Residents of the Morongo Basin live next to a world-renowned national park. The Basin is also home to the Marine Corps Air-Ground Combat Center, the largest Marine Corps base in the country. And around these two huge tracts of land live about 100,000 people. The Mojave Desert Land Trust, based in Joshua Tree, acquires, restores, and protects land from the Mexican border to Death Valley. Part of these land purchases are wildlife corridors, which gives wildlife room to roam, hunt, and breed. Managing editor Tami Roleff went on an aerial tour (provided by EcoFlight, a non-profit organization founded in 2002 to provide the unique aerial perspective to conservation work) of some of these wildlife corridors yesterday with the Land Trust, and says wildlife corridors are necessary for plants, animals, and people…

Jessica Dacey of the Mojave Desert Land Trust says the Land Trust has purchased nearly 6,500 acres in the Morongo Basin to be used as wildlife corridors.

“Animals who live here, this is their highways. Wildlife corridors are natural highways.”

The corridors, which are a minimum of a mile wide, connect the park with the wide open spaces of the Marine base, and with the Sand to Snow and Castle Mountain National Monuments, and San Bernardino National Forest, among others.

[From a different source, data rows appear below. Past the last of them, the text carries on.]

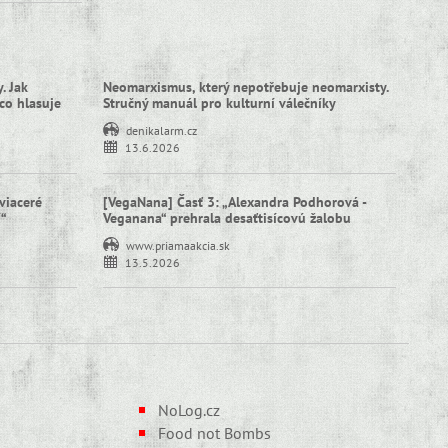
. Jak
Neomarxismus, který nepotřebuje neomarxisty.
co hlasuje
Stručný manuál pro kulturní válečníky
denikalarm.cz
13.6.2026
viaceré
[VegaNana] Časť 3: „Alexandra Podhorová -
í“
Veganana“ prehrala desaťtisícovú žalobu
www.priamaakcia.sk
13.5.2026
NoLog.cz
Food not Bombs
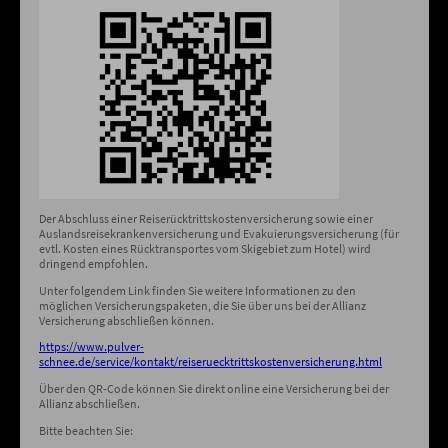
Der Abschluss einer Reiserücktrittskostenversicherung sowie einer
Auslandsreisekrankenversicherung und Evakuierungsversicherung (für
evtl. Kosten eines Rücktransportes vom Skigebiet zum Hotel) wird
dringend empfohlen.
Unter folgendem Link finden Sie weitere Informationen zu den
möglichen Versicherungspaketen, die Sie über uns bei der Allianz
Versicherung abschließen können.
https://www.pulver-
schnee.de/service/kontakt/reiseruecktrittskostenversicherung.html
Über den QR-Code können Sie direkt online eine Versicherung bei der
Allianz abschließen.
Bitte beachten Sie:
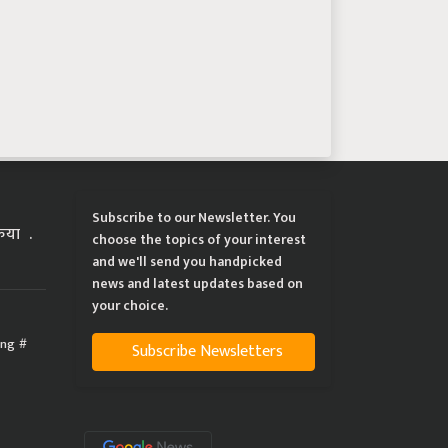
Subscribe to our Newsletter. You
्रिया
choose the topics of your interest
and we'll send you handpicked
news and latest updates based on
your choice.
ing
Subscribe Newsletters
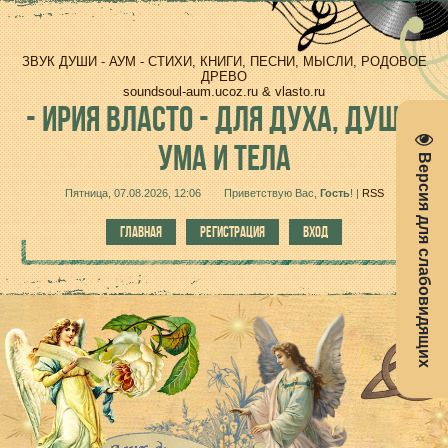
ЗВУК ДУШИ - АУМ - СТИХИ, КНИГИ, ПЕСНИ, МЫСЛИ, РОДОВОЕ
ДРЕВО
soundsoul-aum.ucoz.ru & vlasto.ru
-
ИРИЯ ВЛАСТО - ДЛЯ ДУХА, ДУШИ,
УМА И ТЕЛА
Версия для слабовидящих
Пятница, 07.08.2026, 12:06
Приветствую Вас
,
Гость
!
|
RSS
ГЛАВНАЯ
РЕГИСТРАЦИЯ
ВХОД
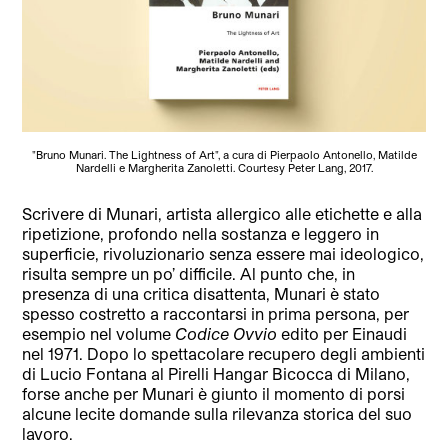
"Bruno Munari. The Lightness of Art", a cura di Pierpaolo Antonello, Matilde
Nardelli e Margherita Zanoletti. Courtesy Peter Lang, 2017.
Scrivere di Munari, artista allergico alle etichette e alla
ripetizione, profondo nella sostanza e leggero in
superficie, rivoluzionario senza essere mai ideologico,
risulta sempre un po’ difficile. Al punto che, in
presenza di una critica disattenta, Munari è stato
spesso costretto a raccontarsi in prima persona, per
esempio nel volume
Codice Ovvio
edito per Einaudi
nel 1971. Dopo lo spettacolare recupero degli ambienti
di Lucio Fontana al Pirelli Hangar Bicocca di Milano,
forse anche per Munari è giunto il momento di porsi
alcune lecite domande sulla rilevanza storica del suo
lavoro.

“Wildlife corridors are one way of supporting every mission of different parties. The Marine base need wildlife corridors to act as a buffer…. Joshua Tree National Park needs wildlife corridors to help maintain the health of their animal and plant life, who need room to roam, to breed, to hunt. some species will travel up to 170 miles to breed.”

It’s not just wildlife who need the wildlife corridors, though. People like them too. “People who live in this area value dark skies, the nature and the clean air, treasure the national park.”